# Catching Birds



## falconboy (Sep 16, 2007)

Hi there,

Is there an easy, humane way of catching aviary birds for relocation?

I've found a few bird traps on the net, but most a couple of hundred dollars - I only need to move them once!! 

Ta


----------



## Viridae (Sep 16, 2007)

Butterfly net?


----------



## x_aussie_bloke_x (Sep 16, 2007)

use nets it aint that hard isnt it. What birds u moving?


----------



## falconboy (Sep 16, 2007)

That was quick Viridae.

Yes, I thought of that and as a last resort I might have to, but didn't want to stress them that much.


----------



## cris (Sep 16, 2007)

cant you just grabem at night or something? (i wouldnt know i dont keep them)


----------



## falconboy (Sep 16, 2007)

Cockatiels.


----------



## x_aussie_bloke_x (Sep 16, 2007)

just net them they should be ok . how many u got?


----------



## PhilK (Sep 16, 2007)

Net the suckers!


----------



## falconboy (Sep 16, 2007)

I have five. 2 normal males, 1 pied female (think), and a pair of Lutinos that are good breeders. I'm moving soon and want to get them into a large cage to sell.


----------



## x_aussie_bloke_x (Sep 16, 2007)

net them it should be no problems. just when u net them . dont stuff around net them up and dont stress them out to much


----------



## alex_c (Sep 16, 2007)

there is special nets available fom most shops. and the best thing to transport them in is a plywood carry box they are easy to make. i used to breed princess parrots and thats how we always did it


----------



## Serpant_Lady (Sep 16, 2007)

Method we use at work:
Speed is they key. The quicker it is all over the better. Use a small dark cardboard box so they cant thrash around and injure themselves. The dark will calm them. 2/3 to a box.
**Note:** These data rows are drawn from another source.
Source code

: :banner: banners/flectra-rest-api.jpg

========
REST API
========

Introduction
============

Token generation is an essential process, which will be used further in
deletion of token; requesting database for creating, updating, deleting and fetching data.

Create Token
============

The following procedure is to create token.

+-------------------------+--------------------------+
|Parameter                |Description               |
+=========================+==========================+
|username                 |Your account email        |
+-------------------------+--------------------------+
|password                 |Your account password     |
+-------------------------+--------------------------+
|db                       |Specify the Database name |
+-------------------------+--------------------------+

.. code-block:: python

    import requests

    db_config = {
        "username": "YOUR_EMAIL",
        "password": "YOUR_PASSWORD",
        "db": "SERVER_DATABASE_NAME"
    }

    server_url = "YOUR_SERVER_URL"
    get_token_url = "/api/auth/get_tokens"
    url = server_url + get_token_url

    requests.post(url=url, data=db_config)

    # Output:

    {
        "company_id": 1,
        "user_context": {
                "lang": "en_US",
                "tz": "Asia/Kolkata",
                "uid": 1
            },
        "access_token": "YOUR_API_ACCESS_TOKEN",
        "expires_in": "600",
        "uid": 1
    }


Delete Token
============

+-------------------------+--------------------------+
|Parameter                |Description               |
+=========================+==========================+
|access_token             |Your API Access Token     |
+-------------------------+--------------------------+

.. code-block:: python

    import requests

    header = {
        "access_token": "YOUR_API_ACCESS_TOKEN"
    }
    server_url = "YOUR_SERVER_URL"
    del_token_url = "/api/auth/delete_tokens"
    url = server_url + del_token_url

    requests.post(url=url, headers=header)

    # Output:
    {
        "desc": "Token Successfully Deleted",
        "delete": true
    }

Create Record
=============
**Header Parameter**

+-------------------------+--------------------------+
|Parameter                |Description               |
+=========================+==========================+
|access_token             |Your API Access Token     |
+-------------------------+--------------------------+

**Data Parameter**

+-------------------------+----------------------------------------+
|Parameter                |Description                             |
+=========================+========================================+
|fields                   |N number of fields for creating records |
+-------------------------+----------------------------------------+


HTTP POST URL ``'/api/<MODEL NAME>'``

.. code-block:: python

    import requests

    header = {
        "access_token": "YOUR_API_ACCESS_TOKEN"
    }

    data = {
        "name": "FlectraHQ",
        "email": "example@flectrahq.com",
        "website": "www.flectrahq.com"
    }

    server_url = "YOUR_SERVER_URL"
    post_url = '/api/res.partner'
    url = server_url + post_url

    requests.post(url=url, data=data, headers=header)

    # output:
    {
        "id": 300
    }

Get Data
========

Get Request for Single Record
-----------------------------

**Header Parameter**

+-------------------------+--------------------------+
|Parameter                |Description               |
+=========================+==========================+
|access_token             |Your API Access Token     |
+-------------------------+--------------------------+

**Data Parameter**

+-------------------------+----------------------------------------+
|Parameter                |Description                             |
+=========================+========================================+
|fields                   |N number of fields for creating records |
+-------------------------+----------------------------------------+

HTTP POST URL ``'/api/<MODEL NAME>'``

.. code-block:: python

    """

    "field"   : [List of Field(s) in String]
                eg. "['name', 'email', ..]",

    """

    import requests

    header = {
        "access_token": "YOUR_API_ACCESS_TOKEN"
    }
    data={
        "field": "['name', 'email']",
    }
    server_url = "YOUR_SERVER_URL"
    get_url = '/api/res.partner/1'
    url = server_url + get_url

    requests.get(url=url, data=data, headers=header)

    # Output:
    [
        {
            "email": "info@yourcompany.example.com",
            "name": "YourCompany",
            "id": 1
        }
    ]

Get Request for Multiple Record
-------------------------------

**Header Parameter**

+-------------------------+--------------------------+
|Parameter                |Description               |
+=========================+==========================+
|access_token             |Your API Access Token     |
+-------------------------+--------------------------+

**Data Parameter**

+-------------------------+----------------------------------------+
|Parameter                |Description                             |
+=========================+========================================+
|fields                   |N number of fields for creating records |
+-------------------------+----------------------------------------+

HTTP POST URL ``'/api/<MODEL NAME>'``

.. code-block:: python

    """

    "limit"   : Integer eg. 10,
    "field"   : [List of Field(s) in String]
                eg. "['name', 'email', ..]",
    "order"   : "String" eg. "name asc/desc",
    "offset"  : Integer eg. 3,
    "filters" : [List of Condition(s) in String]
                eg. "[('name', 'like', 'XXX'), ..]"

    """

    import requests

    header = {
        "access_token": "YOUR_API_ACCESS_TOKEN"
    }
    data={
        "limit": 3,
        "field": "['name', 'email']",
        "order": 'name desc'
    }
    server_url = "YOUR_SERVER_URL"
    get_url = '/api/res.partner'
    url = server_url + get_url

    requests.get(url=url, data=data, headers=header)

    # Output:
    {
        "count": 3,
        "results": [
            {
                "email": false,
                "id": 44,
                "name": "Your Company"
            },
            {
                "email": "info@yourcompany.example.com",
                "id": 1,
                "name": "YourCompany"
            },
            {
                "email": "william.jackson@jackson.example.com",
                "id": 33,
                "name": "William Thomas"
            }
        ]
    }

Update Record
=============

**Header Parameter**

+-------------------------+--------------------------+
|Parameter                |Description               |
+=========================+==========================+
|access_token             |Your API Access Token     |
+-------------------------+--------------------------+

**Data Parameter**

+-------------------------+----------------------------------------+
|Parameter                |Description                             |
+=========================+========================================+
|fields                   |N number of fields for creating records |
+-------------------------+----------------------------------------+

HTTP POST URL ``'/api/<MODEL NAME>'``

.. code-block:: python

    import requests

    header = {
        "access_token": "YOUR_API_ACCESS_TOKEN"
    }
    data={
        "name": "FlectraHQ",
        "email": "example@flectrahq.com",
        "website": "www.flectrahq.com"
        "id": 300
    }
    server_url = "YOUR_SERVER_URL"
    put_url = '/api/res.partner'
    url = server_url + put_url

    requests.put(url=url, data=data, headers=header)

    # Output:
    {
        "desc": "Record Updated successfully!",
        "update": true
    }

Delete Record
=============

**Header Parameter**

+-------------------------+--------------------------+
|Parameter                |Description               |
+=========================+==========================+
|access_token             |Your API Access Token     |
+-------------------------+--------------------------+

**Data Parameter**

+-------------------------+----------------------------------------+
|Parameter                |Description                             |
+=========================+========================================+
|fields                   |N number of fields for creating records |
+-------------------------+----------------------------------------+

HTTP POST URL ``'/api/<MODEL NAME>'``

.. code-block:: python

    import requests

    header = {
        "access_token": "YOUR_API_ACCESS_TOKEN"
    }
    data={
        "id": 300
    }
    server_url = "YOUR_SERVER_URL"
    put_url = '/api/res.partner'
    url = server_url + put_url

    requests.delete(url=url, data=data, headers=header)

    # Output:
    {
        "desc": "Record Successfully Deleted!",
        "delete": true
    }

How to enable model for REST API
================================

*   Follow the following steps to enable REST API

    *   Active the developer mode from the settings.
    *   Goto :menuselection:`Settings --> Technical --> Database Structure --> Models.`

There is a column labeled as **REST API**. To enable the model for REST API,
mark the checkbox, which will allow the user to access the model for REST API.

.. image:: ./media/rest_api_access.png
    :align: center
Use 2 nets. A small fish net and a larger one to actually catch the birds in. have the smaller net in you left hand if you are left handed and the bigger one in your right. Try to be in the middl of the aviery but if its huge that might be a problem. Use the smaller net to 'usher' the birds to one end of the cage and the larger one to trap them against the wall of the cage. Most will try to take off and tangle themselves harmlessly in the netting. The trick here is to focus on one. Dont keep changing your mind as they fly around

Also maybe go to bunnings and buy a square of soft netting big enough to fill the cage. Get yoy and someone else to hold it up and walk from one end to the other so the birds are trapped in the space as it gets smaller and smaller. Several will get caught in the netting this way. It may mean you only need to catch the last few quick ones.

Hope this helps! Be thankful your not catching caneries and finches for little girls who want a particular one!!


----------



## falconboy (Sep 16, 2007)

Thanks all.

A few of them won't be too hard, they will sit on my shoulder (although one has a habit of them trying to rip off my ear lobe). Real nice!


----------